I chanaged like this also but that also not working,Can you help me

trans(e,1).
trans(t,2).
trans(th,3).
germantoenglish([S|H],[G|Ta]):-trans(S,Ta),trans(H,Ta).
englishtogerman([J|Ta],[L|H]):-trans(H,Ta).
germantoenglish([S|H],[G|Ta]):-trans(S,Ta),trans(H,Ta).

Calling trans with S as the first argument is a step in the right direction, but by using Ta as the output, you're making Ta a symbol - it's supposed to be a list though. And you're still calling trans with H as the argument in the second call.
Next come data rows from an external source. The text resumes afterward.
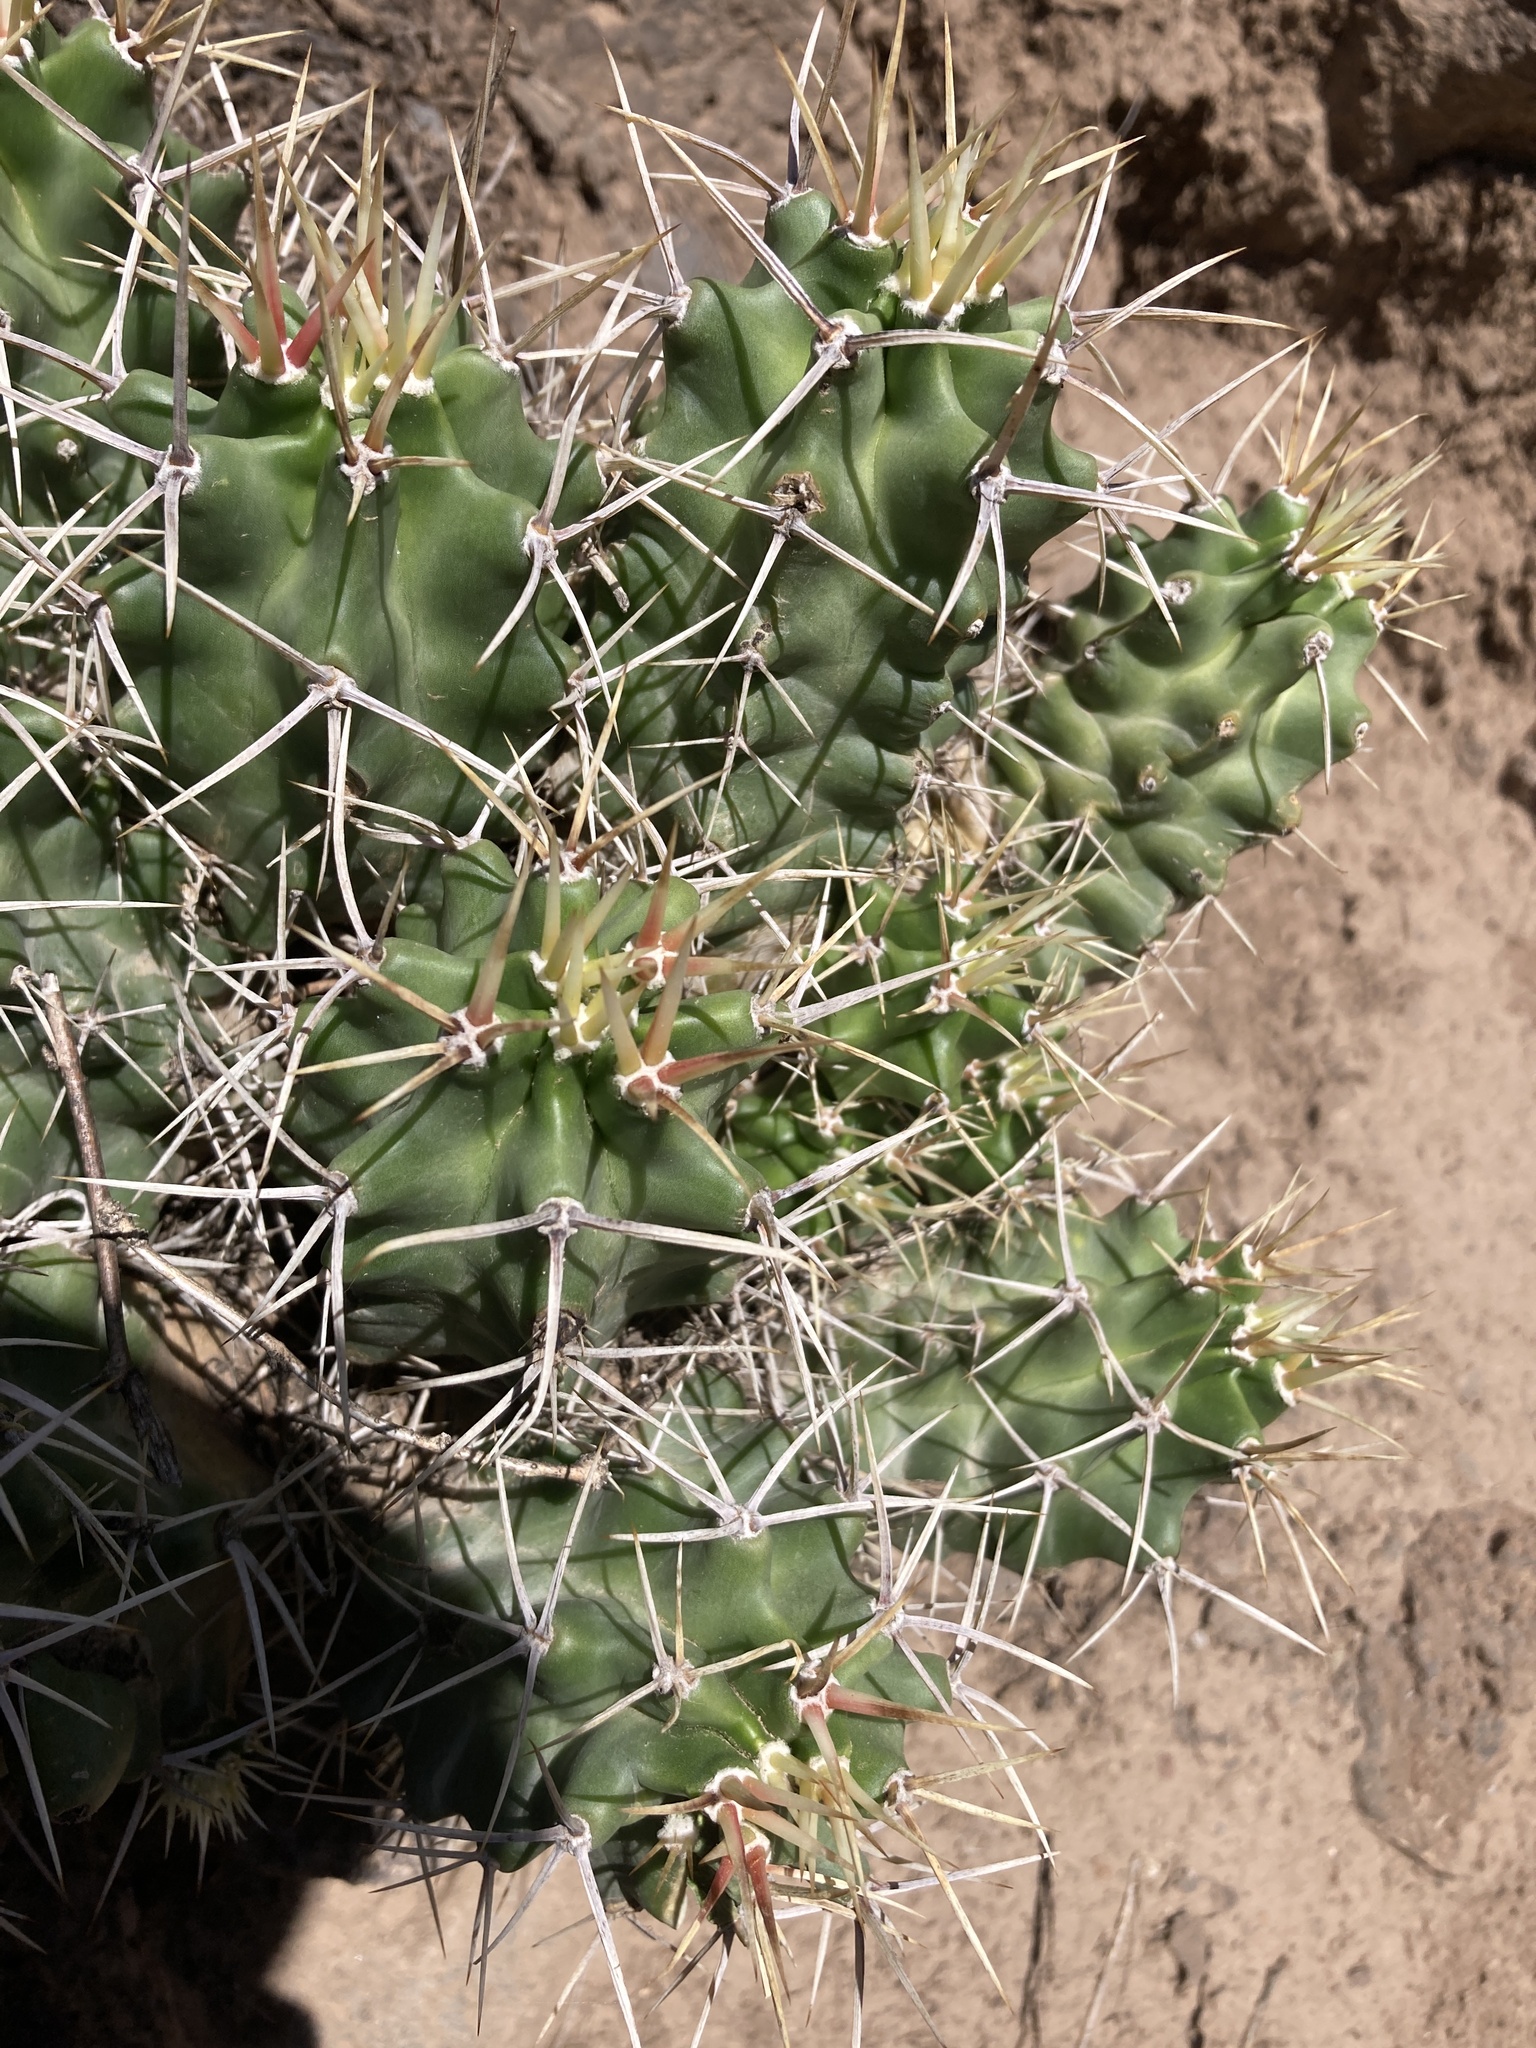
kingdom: Plantae
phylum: Tracheophyta
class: Magnoliopsida
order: Caryophyllales
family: Cactaceae
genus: Echinocereus
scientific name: Echinocereus triglochidiatus
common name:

As I said, you can't call trans with a list as the first argument (or the second argument for that matter). You need to call germantoenglish recursively to translate the rest of the list. And, as I said, you also need to handle the case where the list is empty.

is list is working as arrays

Prolog lists are linked lists - not arrays. However like arrays they are used to store an arbitrary amounts of data, so they're used for many of the situations where you'd use arrays in imperative langauges. Does that answer your question?

Yes.When I changed like this also it doesn't give any answer.Could you help me

trans([],[]).
trans(e,1).
trans(t,2).
trans(th,3).
germantoenglish([S|H],[G|Ta]):-trans(H,Ta).
englishtogerman([J|Ta],[L|H]):-trans(H,Ta).

Thank you for the guide..................... I made it.

germantoenglish([],[]).
trans(e,1).
trans(t,2).
trans(th,3).
germantoenglish([S|H],[G|Ta]):-trans(S,G),germantoenglish(H,Ta).